◆ Activity:
With the pictures left out, copy the records below exactly from the first line down to the line holding "G04 Gerber Fmt", and include that line.

Electronic design automation data
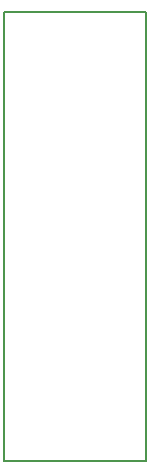
<source format=gbr>
G04 #@! TF.GenerationSoftware,KiCad,Pcbnew,(5.0.0)*
G04 #@! TF.CreationDate,2019-08-13T22:51:23+09:00*
G04 #@! TF.ProjectId,wm61_mic_preamp,776D36315F6D69635F707265616D702E,rev?*
G04 #@! TF.SameCoordinates,Original*
G04 #@! TF.FileFunction,Profile,NP*
%FSLAX46Y46*%
G04 Gerber Fmt 4.6, Leading zero omitted, Abs format (unit mm)*
G04 Created by KiCad (PCBNEW (5.0.0)) date 08/13/19 22:51:23*
%MOMM*%
%LPD*%
G01*
G04 APERTURE LIST*
%ADD10C,0.150000*%
G04 APERTURE END LIST*
D10*
X161500000Y-130500000D02*
X149500000Y-130500000D01*
X161500000Y-92500000D02*
X161500000Y-130500000D01*
X149500000Y-92500000D02*
X161500000Y-92500000D01*
X149500000Y-130500000D02*
X149500000Y-92500000D01*
M02*

</source>
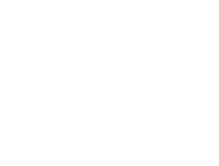
<source format=gbp>
G04*
G04 #@! TF.GenerationSoftware,Altium Limited,Altium Designer,24.5.2 (23)*
G04*
G04 Layer_Color=128*
%FSLAX44Y44*%
%MOMM*%
G71*
G04*
G04 #@! TF.SameCoordinates,9FA06DDC-EE1A-4C11-919B-283D28216CD9*
G04*
G04*
G04 #@! TF.FilePolarity,Positive*
G04*
G01*
G75*
%ADD69C,0.0856*%
D69*
X477520Y728980D02*
D03*
X427510Y750456D02*
D03*
X603250Y717550D02*
D03*
X508250Y757000D02*
D03*
X590550Y850900D02*
D03*
M02*

</source>
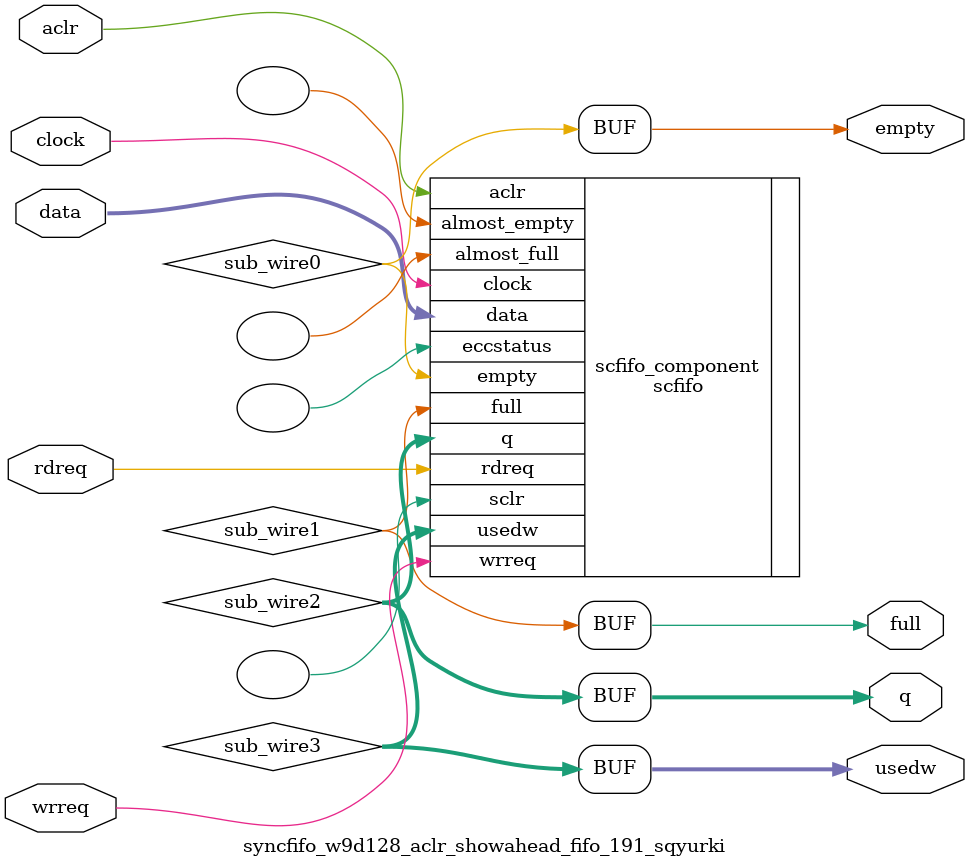
<source format=v>



`timescale 1 ps / 1 ps
// synopsys translate_on
module  syncfifo_w9d128_aclr_showahead_fifo_191_sqyurki  (
    aclr,
    clock,
    data,
    rdreq,
    wrreq,
    empty,
    full,
    q,
    usedw);

    input    aclr;
    input    clock;
    input  [8:0]  data;
    input    rdreq;
    input    wrreq;
    output   empty;
    output   full;
    output [8:0]  q;
    output [6:0]  usedw;

    wire  sub_wire0;
    wire  sub_wire1;
    wire [8:0] sub_wire2;
    wire [6:0] sub_wire3;
    wire  empty = sub_wire0;
    wire  full = sub_wire1;
    wire [8:0] q = sub_wire2[8:0];
    wire [6:0] usedw = sub_wire3[6:0];

    scfifo  scfifo_component (
                .aclr (aclr),
                .clock (clock),
                .data (data),
                .rdreq (rdreq),
                .wrreq (wrreq),
                .empty (sub_wire0),
                .full (sub_wire1),
                .q (sub_wire2),
                .usedw (sub_wire3),
                .almost_empty (),
                .almost_full (),
                .eccstatus (),
                .sclr ());
    defparam
        scfifo_component.add_ram_output_register  = "OFF",
        scfifo_component.enable_ecc  = "FALSE",
        scfifo_component.intended_device_family  = "Arria 10",
        scfifo_component.lpm_numwords  = 128,
        scfifo_component.lpm_showahead  = "ON",
        scfifo_component.lpm_type  = "scfifo",
        scfifo_component.lpm_width  = 9,
        scfifo_component.lpm_widthu  = 7,
        scfifo_component.overflow_checking  = "ON",
        scfifo_component.underflow_checking  = "ON",
        scfifo_component.use_eab  = "ON";


endmodule



</source>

◆ Expected answer:
<source format=gbr>
G04 #@! TF.GenerationSoftware,KiCad,Pcbnew,(5.0.0)*
G04 #@! TF.CreationDate,2019-08-13T22:51:23+09:00*
G04 #@! TF.ProjectId,wm61_mic_preamp,776D36315F6D69635F707265616D702E,rev?*
G04 #@! TF.SameCoordinates,Original*
G04 #@! TF.FileFunction,Profile,NP*
%FSLAX46Y46*%
G04 Gerber Fmt 4.6, Leading zero omitted, Abs format (unit mm)*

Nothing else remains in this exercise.